A 4º revolução Industrial e a geração de novos postos de trabalho.


Postado em 15 de maio de 2018

Falar de Revolução Industrial é falar de transformação. Sim, toda revolução transforma os modos de vida, de interação social, economia, cultura, ética, etc. Pode-se facilmente constatar este fato pelas mudanças na moda, nas leis, na tecnologia, nas relações trabalhistas, nos modelos de financiamento, nos tipos de negócios criados que sempre acompanham uma revolução. Não é diferente na 4ª Revolução Industrial.

 

Vivemos  uma grande transformação tecnológica que já está transforma a maneira como entendemos e/ou encaramos as imensas oportunidades para o futuro. Há dois anos ouvíamos que o carro autônomo estaria pronto para comercialização em torno de 20 anos. Hoje já vemos tratores autônomos no mercado. Sim, estamos mais próximos do que se imaginava, ao utilizarmos novas tecnologias. O trabalho colaborativo é mais um exemplo da revolução que vivemos, na qual facilmente conecta-se milhares de pessoas para explorar uma idéia, um novo produto, uma nova enzima usando nanotecnologia.

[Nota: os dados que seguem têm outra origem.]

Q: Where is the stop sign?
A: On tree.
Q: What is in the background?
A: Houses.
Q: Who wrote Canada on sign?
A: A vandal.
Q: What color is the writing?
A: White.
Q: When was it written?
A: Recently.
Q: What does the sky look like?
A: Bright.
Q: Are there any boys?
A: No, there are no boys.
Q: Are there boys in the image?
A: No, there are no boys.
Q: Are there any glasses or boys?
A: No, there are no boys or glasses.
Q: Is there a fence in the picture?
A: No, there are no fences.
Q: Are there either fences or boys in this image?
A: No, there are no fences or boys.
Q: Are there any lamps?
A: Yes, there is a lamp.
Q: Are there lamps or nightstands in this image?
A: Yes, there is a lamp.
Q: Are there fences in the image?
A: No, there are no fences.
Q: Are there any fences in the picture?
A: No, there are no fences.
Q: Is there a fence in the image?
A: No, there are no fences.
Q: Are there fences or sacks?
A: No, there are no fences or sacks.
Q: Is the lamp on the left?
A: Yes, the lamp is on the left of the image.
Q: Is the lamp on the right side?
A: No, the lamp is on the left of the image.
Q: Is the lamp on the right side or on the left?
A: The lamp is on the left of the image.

A interação profissional através de ferramentas colaborativas já transformou a maneira como pesquisadores trocam experiências e profissionais de empresas privadas se relacionam e resolvem problemas.

 

Toda essa transformação tem como pano de fundo pessoas e profissionais inovadores em suas áreas de excelência o que exige mudanças no perfil dos profissionais, com ou sem conhecimento técnico. Empregos que demandam mais qualificação são criados e outros simplesmente deixam de existir. A área de tecnologia é a propulsora de grandes inovações no mundo atual, seja acelerando simulações de modelos matemáticos e decisões baseadas em Inteligência Artificial, seja através da ótica de precisão que possibilita análises mais realistas de componentes e estruturas de materiais.

 

Claro, tudo isso precisa ocorrer em um ambiente seguro para evitar fraudes, desastres provocados por ações mal intencionadas. Também é necessário certa padronização para que os diversos componentes de uma solução, ao envolver empresas diferentes, possam se conectar e atingir o objetivo esperado. Em 2014, foi criado o Consórcio de Internet Industrial (IIC) nos Estados Unidos, para acelerar este processo e fomentar a cola­boração entre os cerca de 250 associados de 30 países. Inspirados no modelo do IIC fundou-se, em 2016, a Associação Brasileira de Internet Industrial (abii.com.br) para divulgar e fortalecer a Internet Industrial no país.

 

E no Brasil, como está este processo? Atrasado. O nível de robotização das indústrias nacionais é insignificante se comparado com países desenvolvidos que investiram muito para tornarem suas indústrias relevantes. Os cenários econômico e político não dão sustentação e foco para o país se destacar como uma potência dentro desta revolução. Precisamos de políticas estratégicas de fomento e incentivo, investimentos em pesquisas público-privadas, parcerias com governos e empresas ao redor do planeta. Precisamos capacitar os recursos humanos, novos e já formados: engenheiros, técnicos, administradores,  líderes, analistas de sistemas, profissionais de automação industrial, estatísticos e analistas de dados para trabalharem com gigantescas massas de dados. Com tudo isso, talvez o Brasil poderá pular algumas etapas e acompanhar o que de melhor tem acontecido no mundo dentro da 4ª Revolução Industrial.

 

Miguel Lopes Filho é CIO/Líder de TI da Motorola Solutions na América Latina.